### About this exercise
In your copy, reproduce the entries exactly as they are, minus the images.

### Data extract

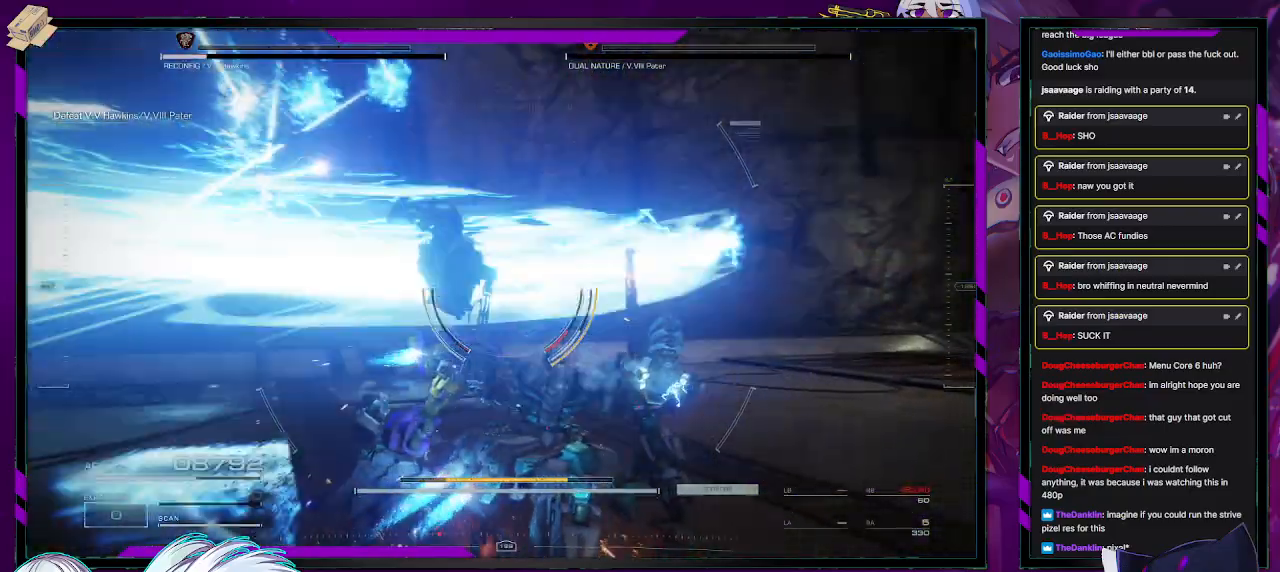
{"buttons": ["L1", "R2"], "left_stick": "left", "right_stick": "center", "events": [[17, "left_stick", "down"], [150, "left_stick", "down-left"], [200, "L1", "down"], [217, "right_stick", "center"], [267, "left_stick", "left"]]}
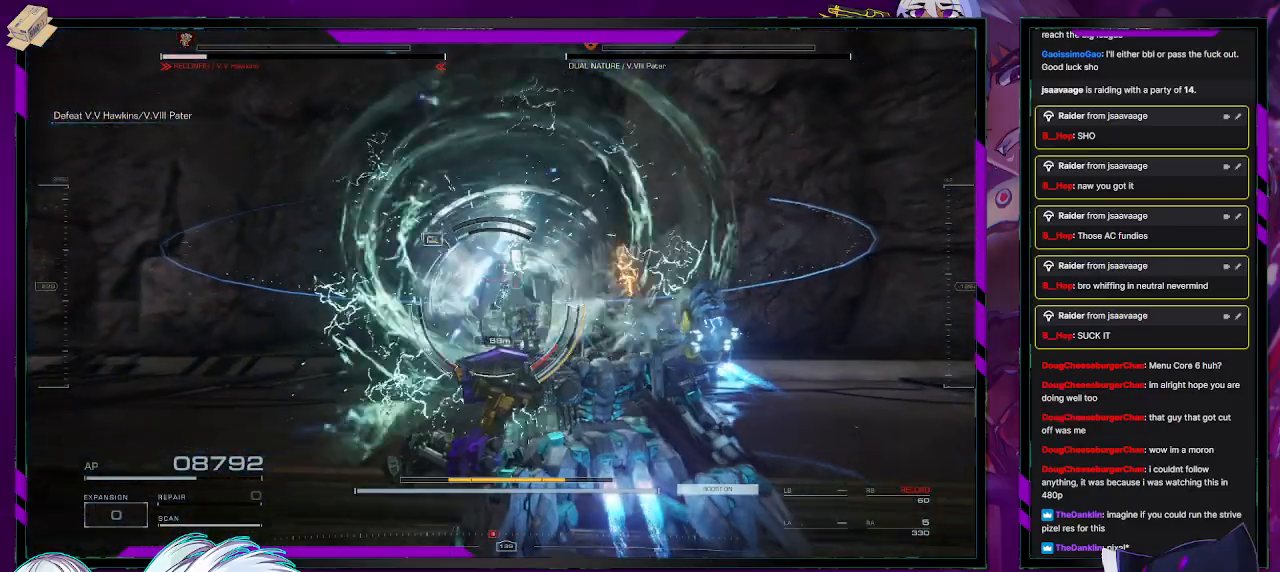
{"buttons": ["L1", "R2"], "left_stick": "up-left", "right_stick": "center", "events": [[500, "left_stick", "up-left"]]}
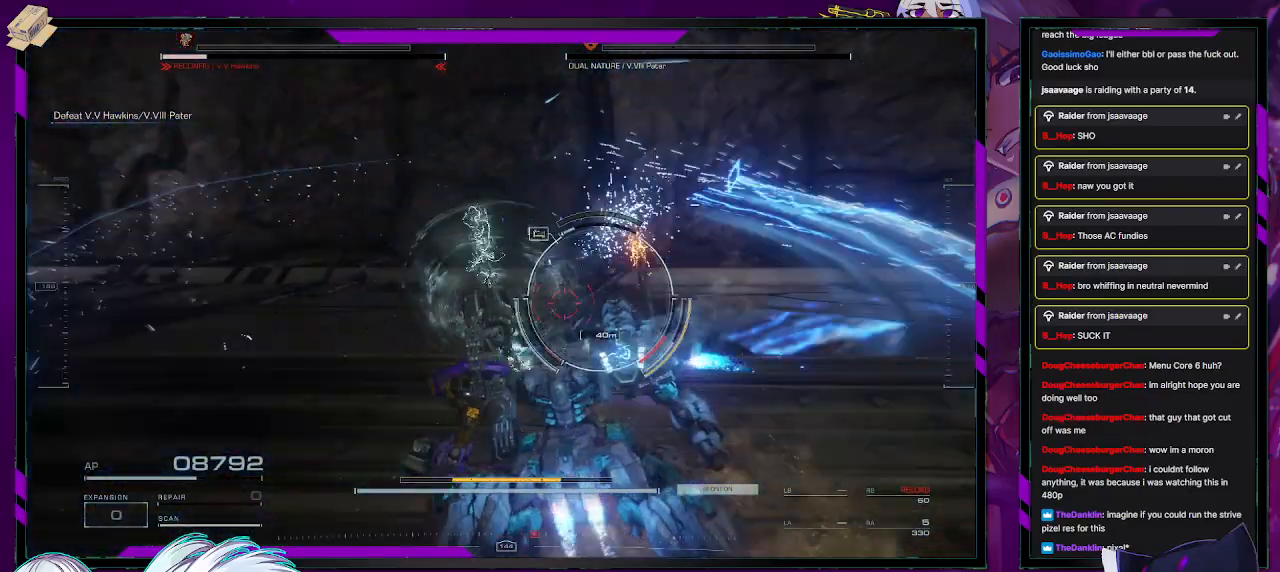
{"buttons": ["R2"], "left_stick": "up", "right_stick": "center", "events": [[33, "right_stick", "right"], [50, "L1", "up"], [50, "R2", "up"], [133, "R2", "down"], [133, "left_stick", "up"], [133, "right_stick", "center"]]}
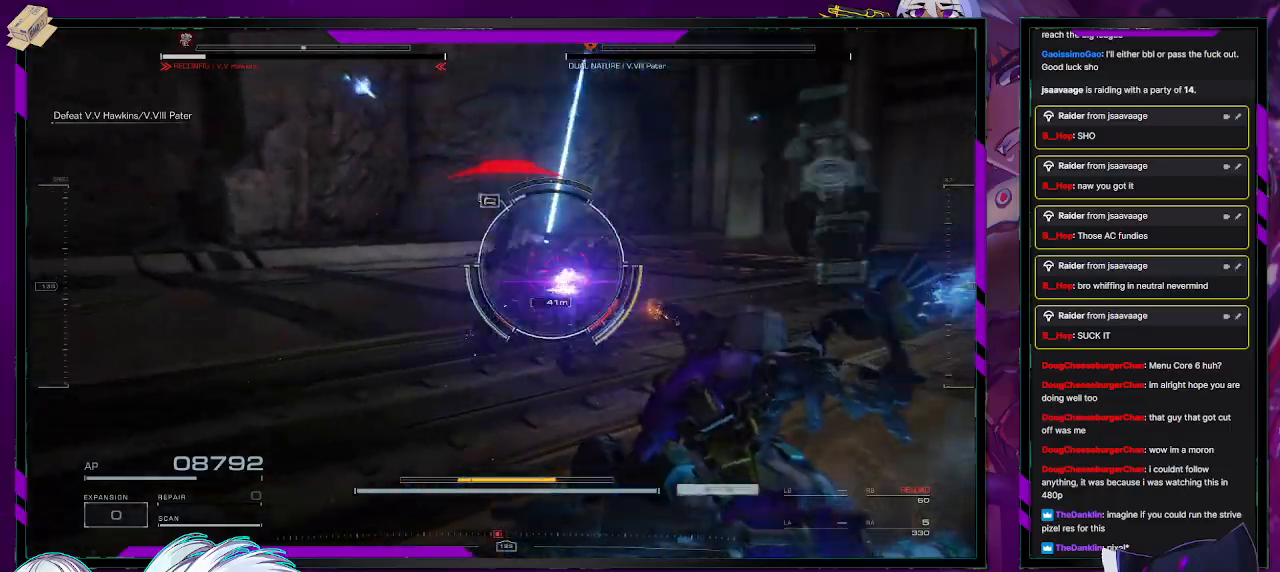
{"buttons": ["R2"], "left_stick": "up", "right_stick": "center", "events": [[367, "X", "down"], [500, "X", "up"]]}
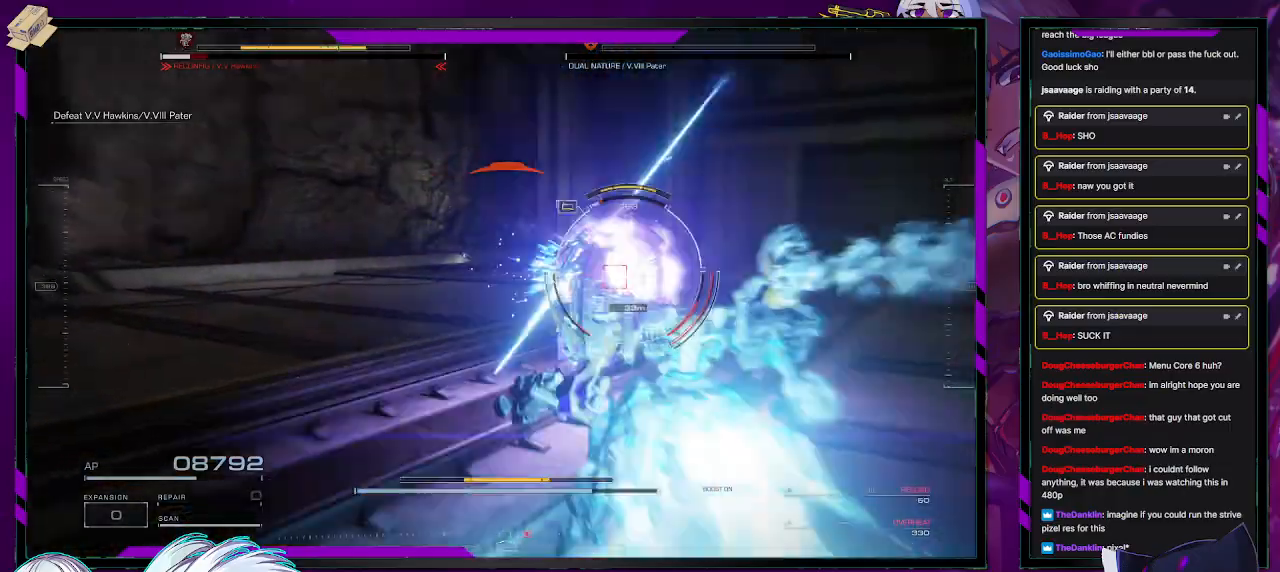
{"buttons": ["L2", "R2"], "left_stick": "up-right", "right_stick": "right", "events": [[50, "L2", "down"], [167, "right_stick", "right"], [433, "left_stick", "up-right"]]}
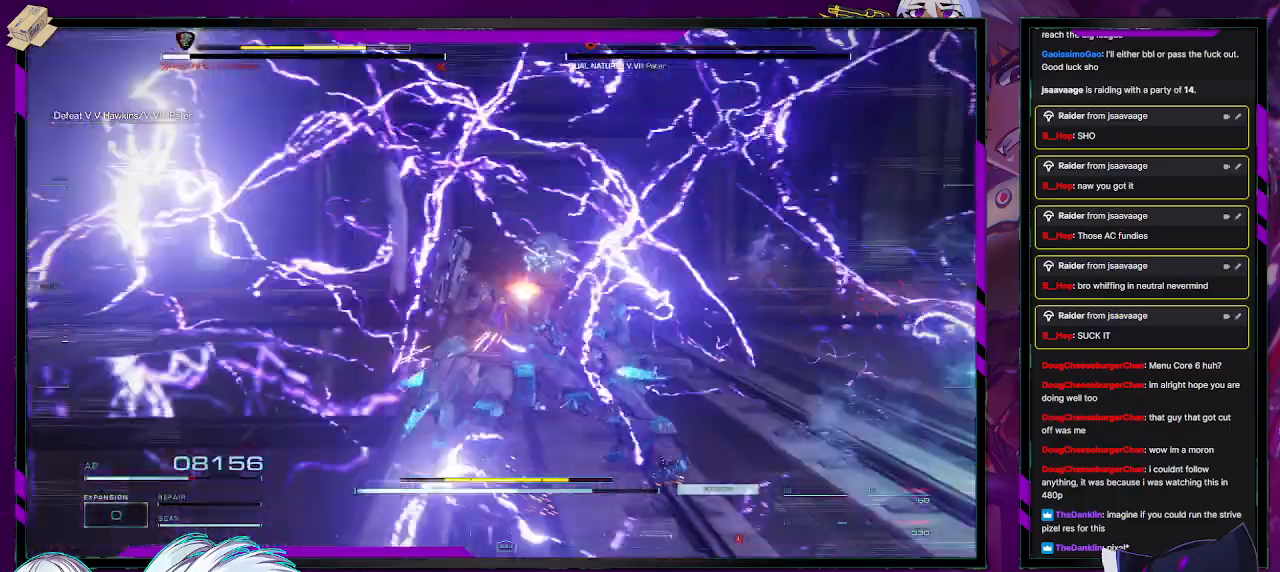
{"buttons": ["L2", "R2"], "left_stick": "up-right", "right_stick": "right", "events": [[117, "left_stick", "right"], [417, "left_stick", "up-right"]]}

### Answer section
{"buttons": ["L1", "R2"], "left_stick": "left", "right_stick": "center", "events": [[17, "left_stick", "down"], [150, "left_stick", "down-left"], [200, "L1", "down"], [217, "right_stick", "center"], [267, "left_stick", "left"]]}
{"buttons": ["L1", "R2"], "left_stick": "up-left", "right_stick": "center", "events": [[500, "left_stick", "up-left"]]}
{"buttons": ["R2"], "left_stick": "up", "right_stick": "center", "events": [[33, "right_stick", "right"], [50, "L1", "up"], [50, "R2", "up"], [133, "R2", "down"], [133, "left_stick", "up"], [133, "right_stick", "center"]]}
{"buttons": ["R2"], "left_stick": "up", "right_stick": "center", "events": [[367, "X", "down"], [500, "X", "up"]]}
{"buttons": ["L2", "R2"], "left_stick": "up-right", "right_stick": "right", "events": [[50, "L2", "down"], [167, "right_stick", "right"], [433, "left_stick", "up-right"]]}
{"buttons": ["L2", "R2"], "left_stick": "up-right", "right_stick": "right", "events": [[117, "left_stick", "right"], [417, "left_stick", "up-right"]]}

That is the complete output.